- **Record set**
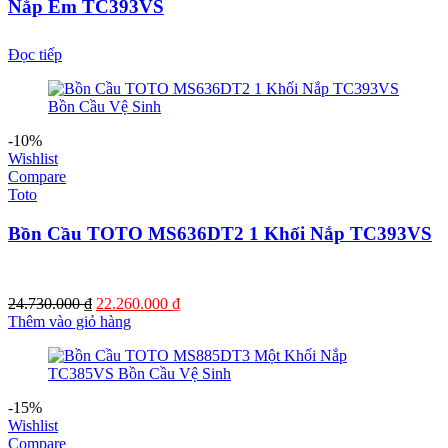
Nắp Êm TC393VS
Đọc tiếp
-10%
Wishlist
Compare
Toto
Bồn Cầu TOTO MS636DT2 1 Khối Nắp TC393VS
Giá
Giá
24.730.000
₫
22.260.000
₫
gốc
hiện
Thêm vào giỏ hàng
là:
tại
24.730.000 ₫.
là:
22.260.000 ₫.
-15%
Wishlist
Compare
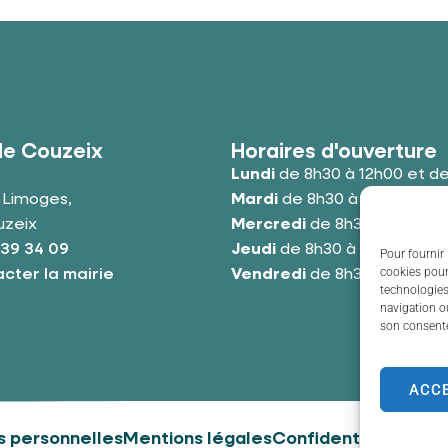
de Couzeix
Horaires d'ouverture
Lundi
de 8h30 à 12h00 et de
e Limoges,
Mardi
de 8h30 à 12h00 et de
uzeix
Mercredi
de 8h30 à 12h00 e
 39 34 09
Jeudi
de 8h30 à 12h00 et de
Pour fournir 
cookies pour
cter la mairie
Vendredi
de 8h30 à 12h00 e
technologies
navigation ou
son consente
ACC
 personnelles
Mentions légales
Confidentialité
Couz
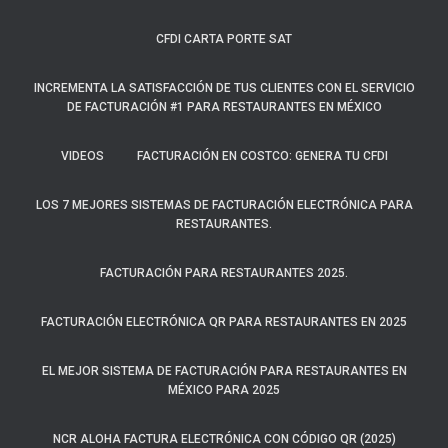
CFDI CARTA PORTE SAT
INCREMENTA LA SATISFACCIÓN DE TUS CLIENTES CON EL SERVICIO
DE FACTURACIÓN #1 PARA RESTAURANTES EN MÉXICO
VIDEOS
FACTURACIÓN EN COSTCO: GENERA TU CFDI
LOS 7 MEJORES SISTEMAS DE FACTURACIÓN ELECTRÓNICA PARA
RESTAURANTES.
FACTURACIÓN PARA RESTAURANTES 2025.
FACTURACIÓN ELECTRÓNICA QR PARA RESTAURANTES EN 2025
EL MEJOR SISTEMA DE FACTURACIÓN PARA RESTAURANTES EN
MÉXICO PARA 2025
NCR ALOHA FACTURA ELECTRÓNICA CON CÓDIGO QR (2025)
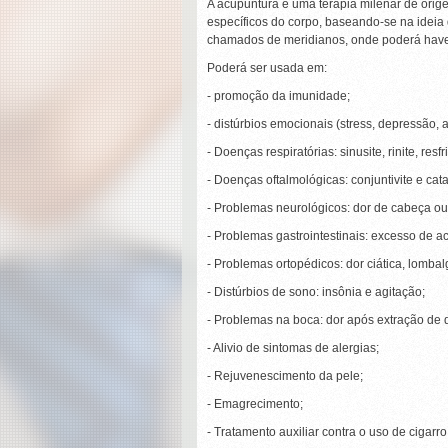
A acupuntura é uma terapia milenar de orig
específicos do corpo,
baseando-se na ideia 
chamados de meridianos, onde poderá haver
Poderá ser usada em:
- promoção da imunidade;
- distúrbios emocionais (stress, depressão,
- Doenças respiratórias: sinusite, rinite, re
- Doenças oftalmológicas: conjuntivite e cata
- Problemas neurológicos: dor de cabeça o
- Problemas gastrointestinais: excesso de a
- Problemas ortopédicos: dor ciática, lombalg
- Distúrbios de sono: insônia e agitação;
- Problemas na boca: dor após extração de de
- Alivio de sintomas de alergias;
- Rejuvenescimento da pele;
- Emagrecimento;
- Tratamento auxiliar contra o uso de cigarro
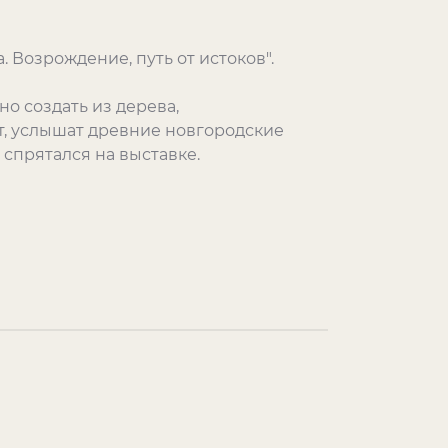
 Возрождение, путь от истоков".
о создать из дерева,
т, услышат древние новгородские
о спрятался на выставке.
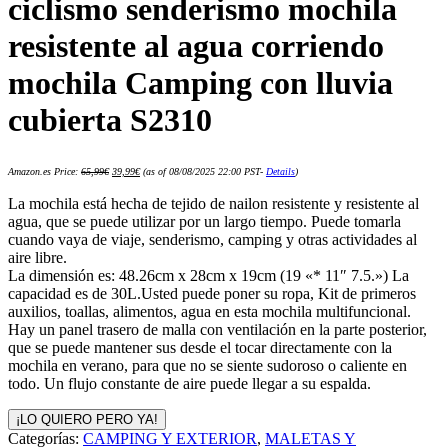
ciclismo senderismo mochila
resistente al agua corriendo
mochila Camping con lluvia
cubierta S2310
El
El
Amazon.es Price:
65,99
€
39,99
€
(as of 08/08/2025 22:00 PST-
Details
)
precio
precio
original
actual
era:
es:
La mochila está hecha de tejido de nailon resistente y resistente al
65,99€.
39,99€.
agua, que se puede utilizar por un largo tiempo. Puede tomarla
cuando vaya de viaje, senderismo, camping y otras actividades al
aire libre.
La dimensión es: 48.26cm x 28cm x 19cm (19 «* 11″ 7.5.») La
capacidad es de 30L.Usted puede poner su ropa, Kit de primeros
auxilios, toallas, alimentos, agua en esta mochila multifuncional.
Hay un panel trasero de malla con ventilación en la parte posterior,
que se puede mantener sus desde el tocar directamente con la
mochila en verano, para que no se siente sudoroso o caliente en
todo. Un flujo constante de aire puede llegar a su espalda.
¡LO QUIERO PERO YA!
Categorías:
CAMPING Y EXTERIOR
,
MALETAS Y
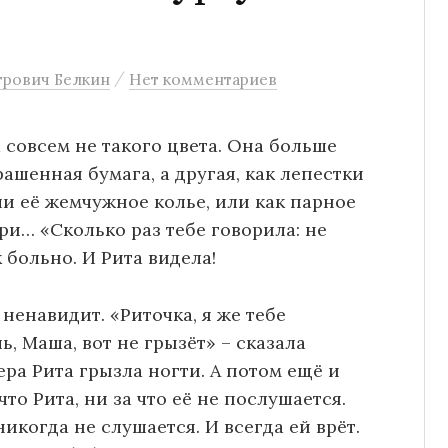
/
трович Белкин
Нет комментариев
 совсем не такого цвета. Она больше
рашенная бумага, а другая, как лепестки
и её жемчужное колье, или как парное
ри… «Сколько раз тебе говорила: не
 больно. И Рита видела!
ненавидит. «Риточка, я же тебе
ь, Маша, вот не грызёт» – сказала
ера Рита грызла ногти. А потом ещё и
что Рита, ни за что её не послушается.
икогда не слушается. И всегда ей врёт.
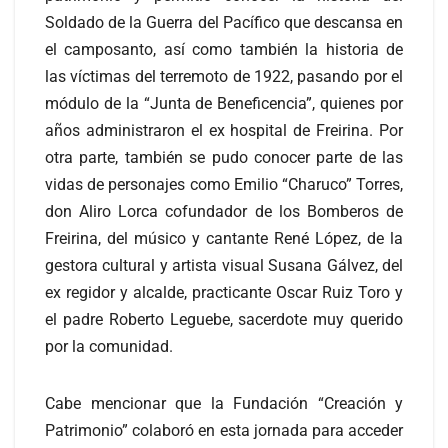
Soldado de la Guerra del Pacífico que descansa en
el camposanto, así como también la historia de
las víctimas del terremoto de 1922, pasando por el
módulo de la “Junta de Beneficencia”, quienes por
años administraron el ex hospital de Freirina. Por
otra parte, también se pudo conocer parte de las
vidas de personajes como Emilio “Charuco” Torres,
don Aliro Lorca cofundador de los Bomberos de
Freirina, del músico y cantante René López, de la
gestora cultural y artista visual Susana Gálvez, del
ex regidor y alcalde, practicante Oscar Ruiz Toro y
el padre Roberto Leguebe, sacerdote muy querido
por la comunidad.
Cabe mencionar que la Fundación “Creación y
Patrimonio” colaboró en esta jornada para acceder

- **Exercise description**
In the listing above, show every line with the word "FACTURACIÓN".

- **Solution to this problem**
DE FACTURACIÓN #1 PARA RESTAURANTES EN MÉXICO
FACTURACIÓN EN COSTCO: GENERA TU CFDI
LOS 7 MEJORES SISTEMAS DE FACTURACIÓN ELECTRÓNICA PARA
FACTURACIÓN PARA RESTAURANTES 2025.
FACTURACIÓN ELECTRÓNICA QR PARA RESTAURANTES EN 2025
EL MEJOR SISTEMA DE FACTURACIÓN PARA RESTAURANTES EN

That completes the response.